The autoResyncRetries option can be used to control the number of resynchronization retries that will be performed in a row when automatic resynchronization is enabled and kicks in. Setting this to 0 will effectively disable autoResync. Setting it to some other value will limit the number of retries that are performed. This helps preventing endless retries in case resynchronizations always fail.

Now it’s time to start the replication applier on the Follower using the last log tick we got before:

db._useDatabase("_system");
require("@arangodb/replication").globalApplier.start("40694126");

This will replicate all operations happening in the Leader’s system database and apply them on the Follower, too.
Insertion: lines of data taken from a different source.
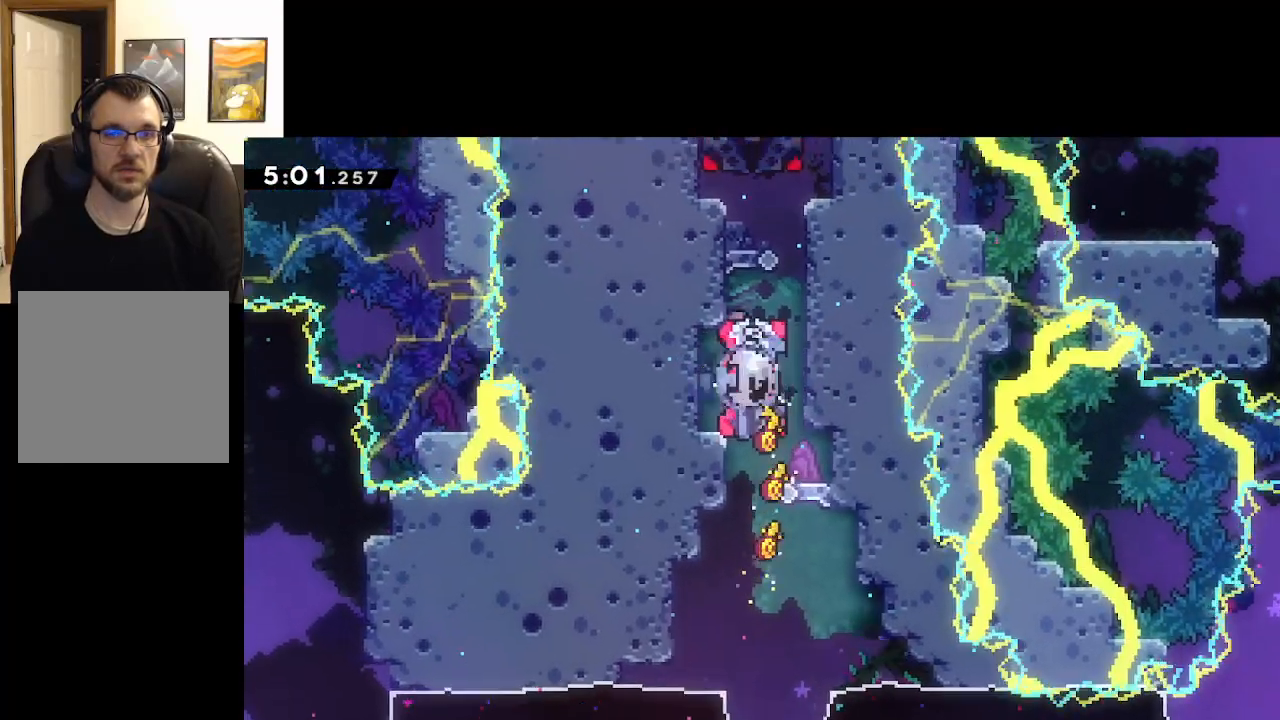
{"buttons": [], "left_stick": "center", "right_stick": "center", "events": [[383, "X", "up"], [400, "A", "up"], [400, "left_stick", "center"]]}
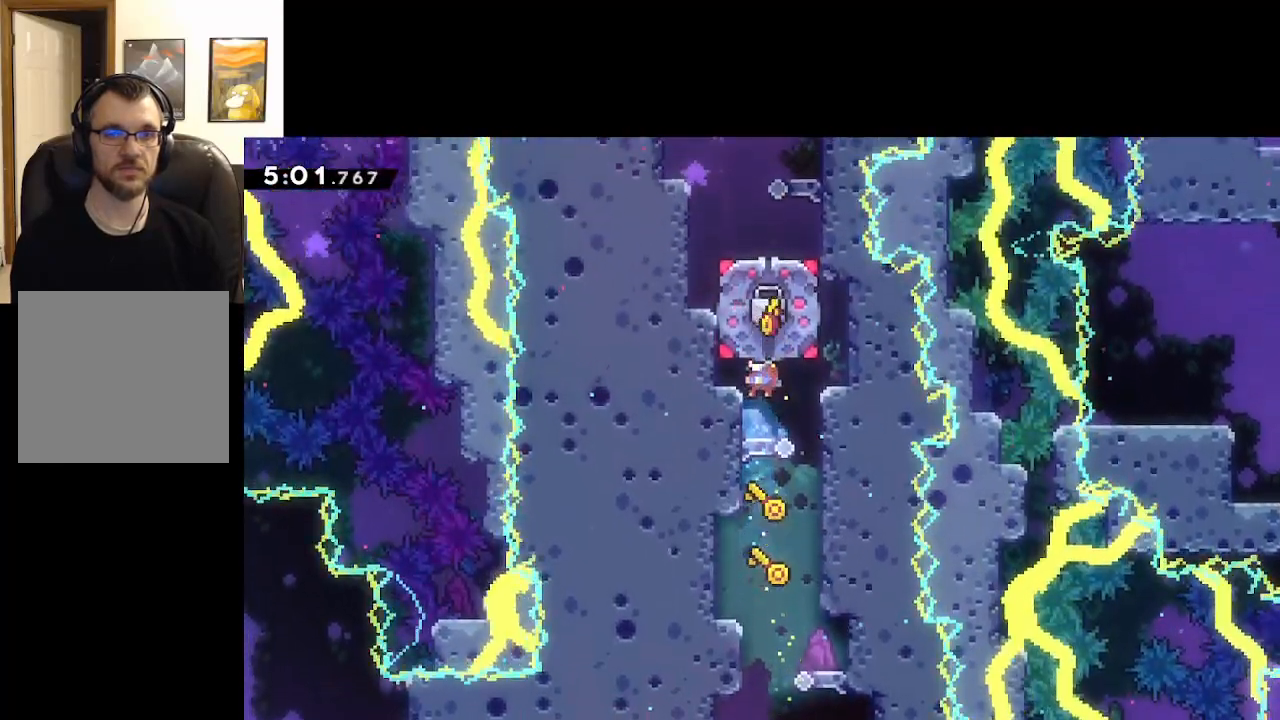
{"buttons": [], "left_stick": "center", "right_stick": "center", "events": []}
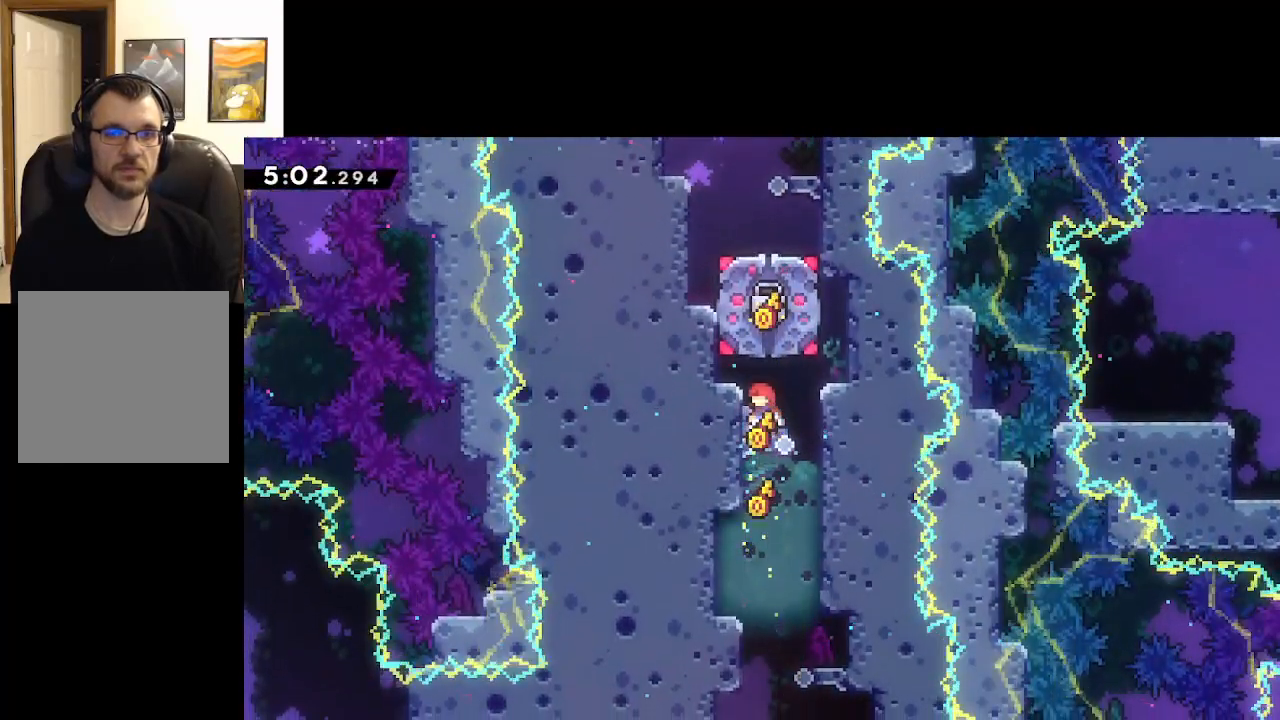
{"buttons": [], "left_stick": "center", "right_stick": "center", "events": []}
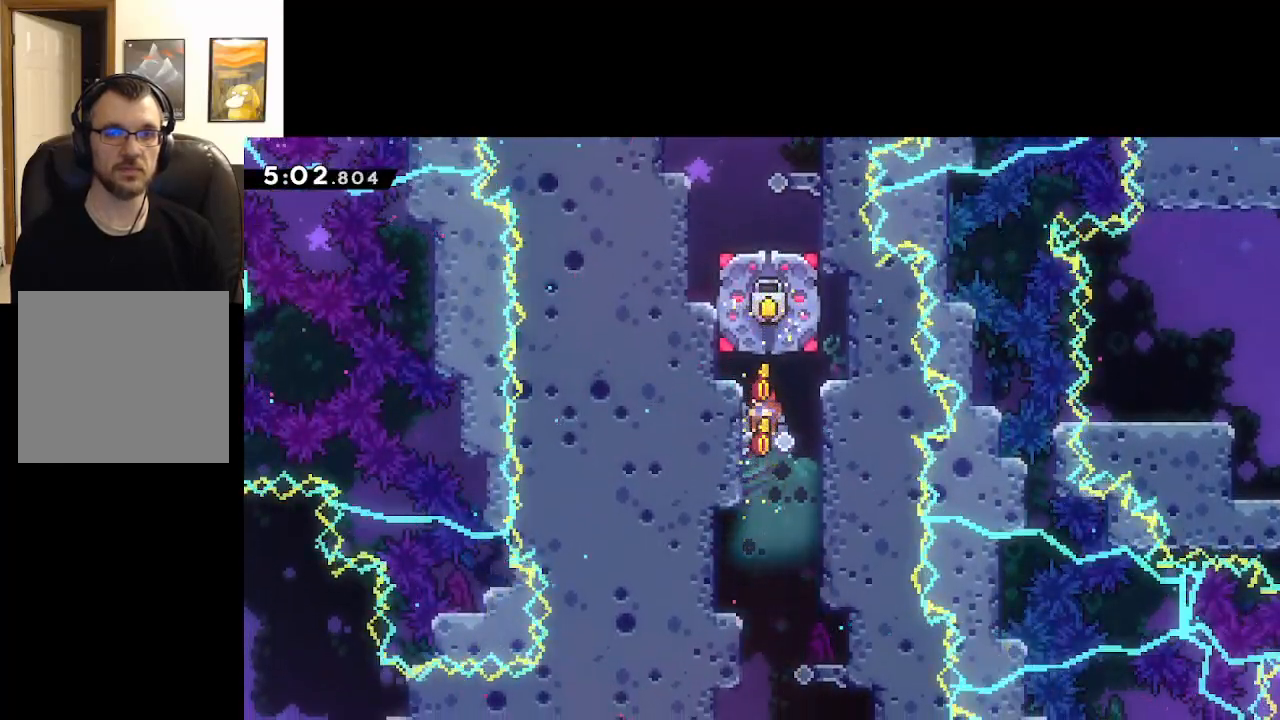
{"buttons": ["A"], "left_stick": "center", "right_stick": "center", "events": [[467, "A", "down"]]}
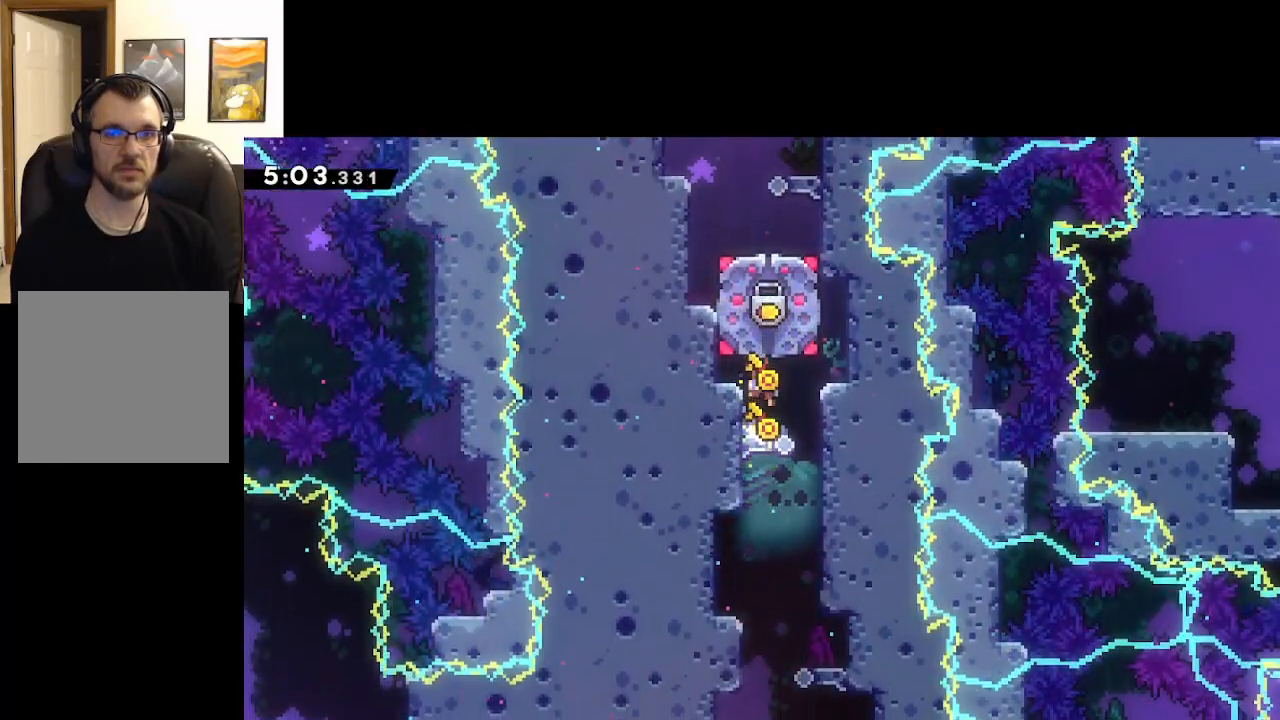
{"buttons": ["A", "X"], "left_stick": "up", "right_stick": "center", "events": [[17, "left_stick", "up"], [300, "X", "down"]]}
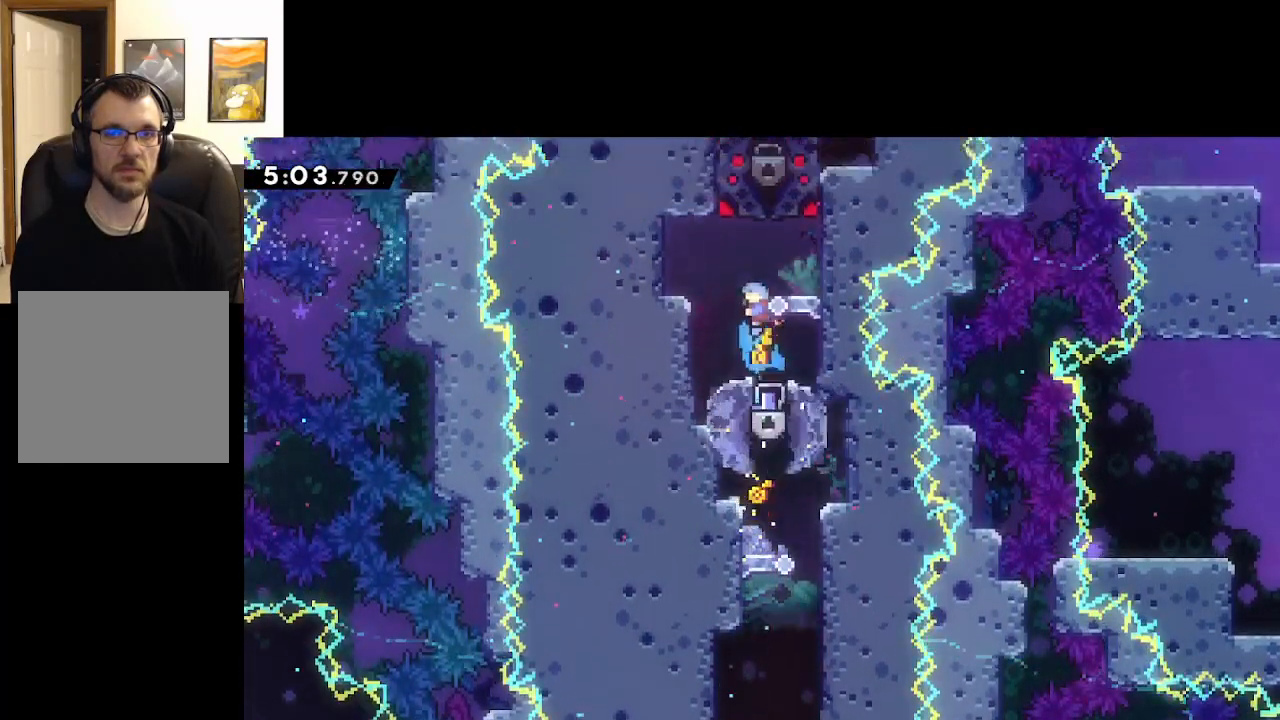
{"buttons": [], "left_stick": "up-left", "right_stick": "center", "events": [[300, "left_stick", "up-right"], [417, "X", "up"], [433, "A", "up"], [500, "left_stick", "up-left"]]}
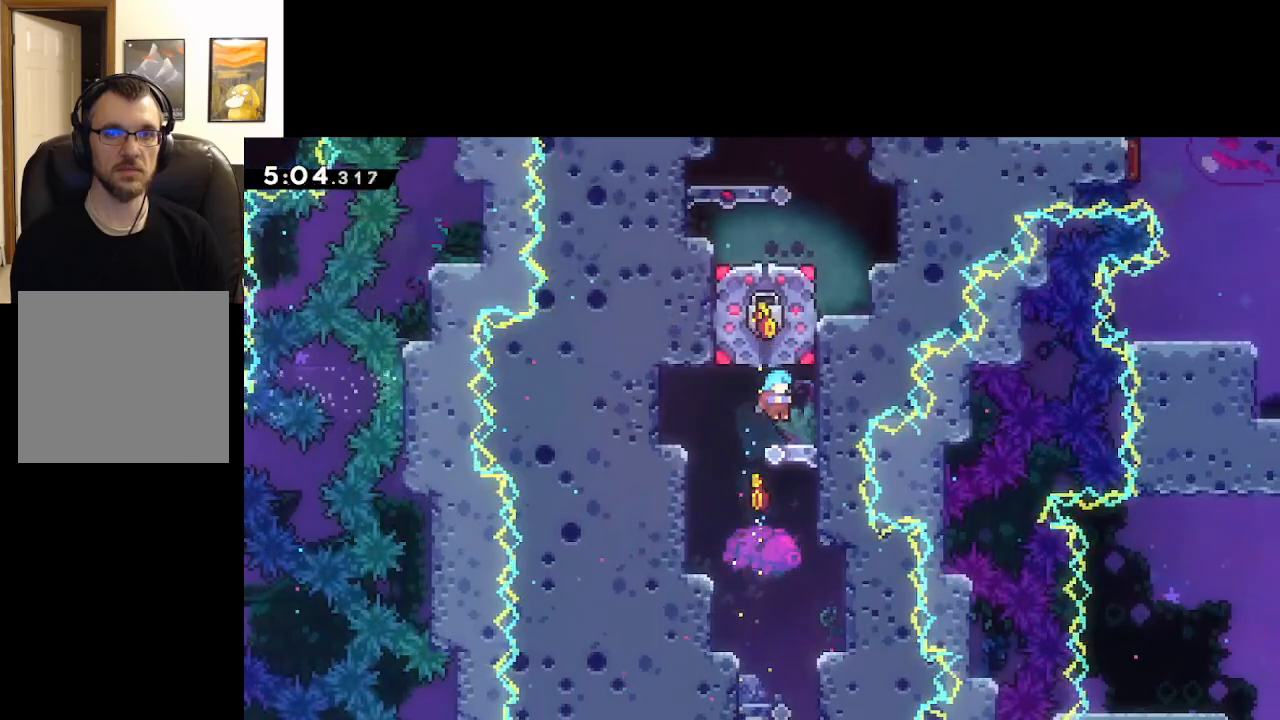
{"buttons": [], "left_stick": "down", "right_stick": "center", "events": [[67, "left_stick", "center"], [217, "left_stick", "down"], [350, "left_stick", "center"], [417, "left_stick", "down"]]}
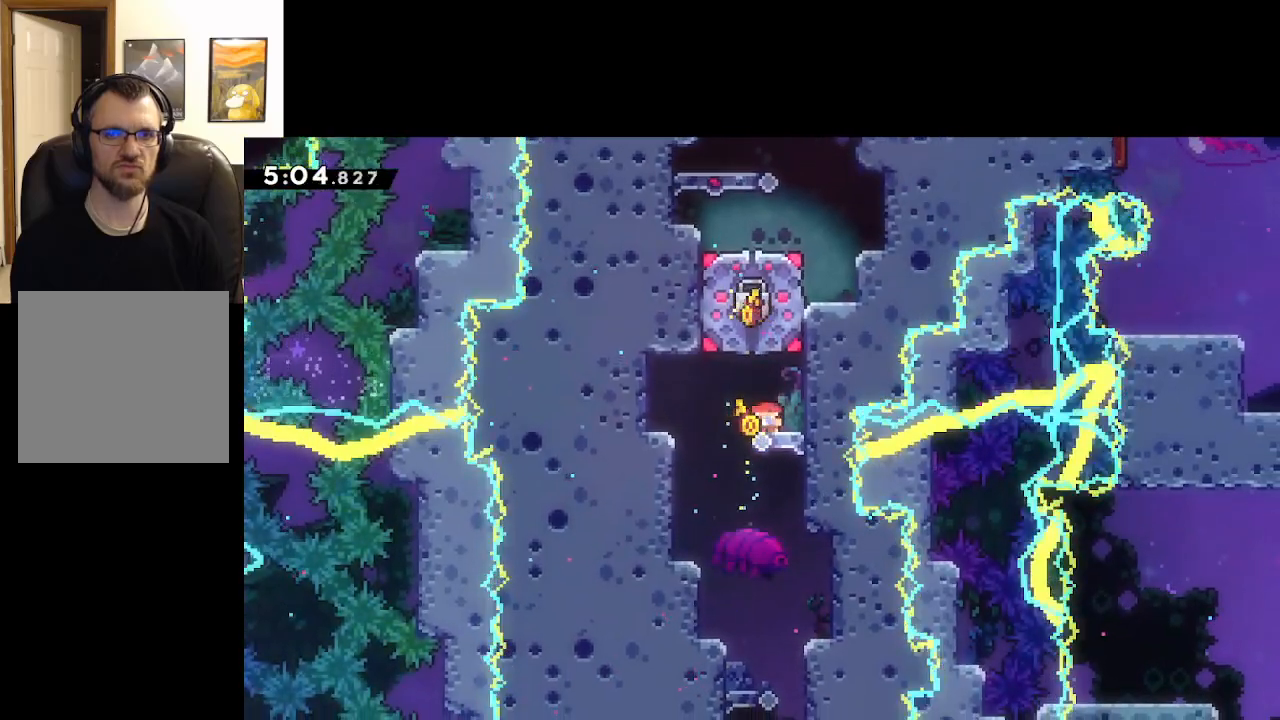
{"buttons": [], "left_stick": "down", "right_stick": "center", "events": [[67, "left_stick", "center"], [150, "left_stick", "down"], [283, "left_stick", "center"], [350, "left_stick", "down"]]}
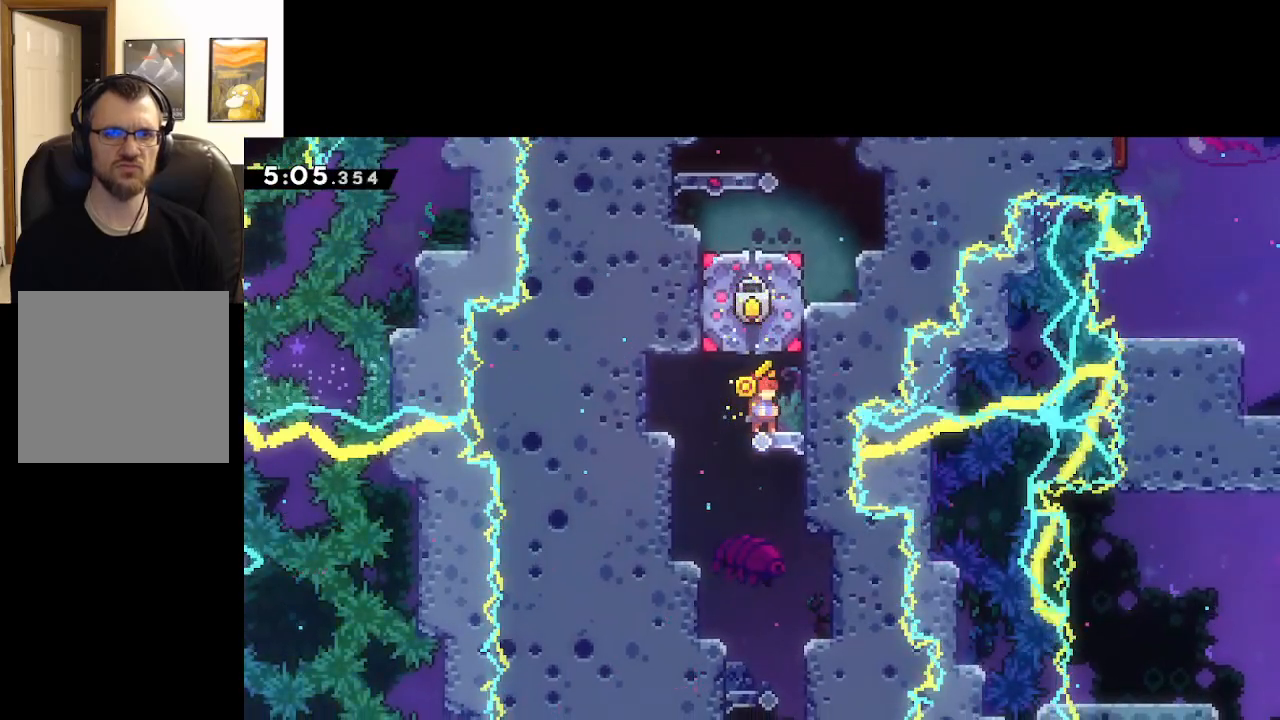
{"buttons": ["A"], "left_stick": "up", "right_stick": "center", "events": [[150, "left_stick", "center"], [233, "left_stick", "down"], [350, "left_stick", "center"], [417, "A", "down"], [433, "left_stick", "up"]]}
After that, you should be able to monitor the state and progress of the replication applier by executing the state command on the Follower server:

db._useDatabase("_system");
require("@arangodb/replication").globalApplier.state();

Please note that stopping the replication applier on the Follower using the stop command should be avoided. The reason is that currently ongoing transactions (that have partly been replicated to the Follower) will be need to be restarted after a restart of the replication applier. Stopping and restarting the replication applier on the Follower should thus only be performed if there is certainty that the Leader is currently fully idle and all transactions have been replicated fully.

Note that while a Follower has only partly executed a transaction from the Leader, it might keep a write lock on the collections involved in the transaction.

You may also want to check the Leader and Follower states via the HTTP APIs (see HTTP Interface for Replication).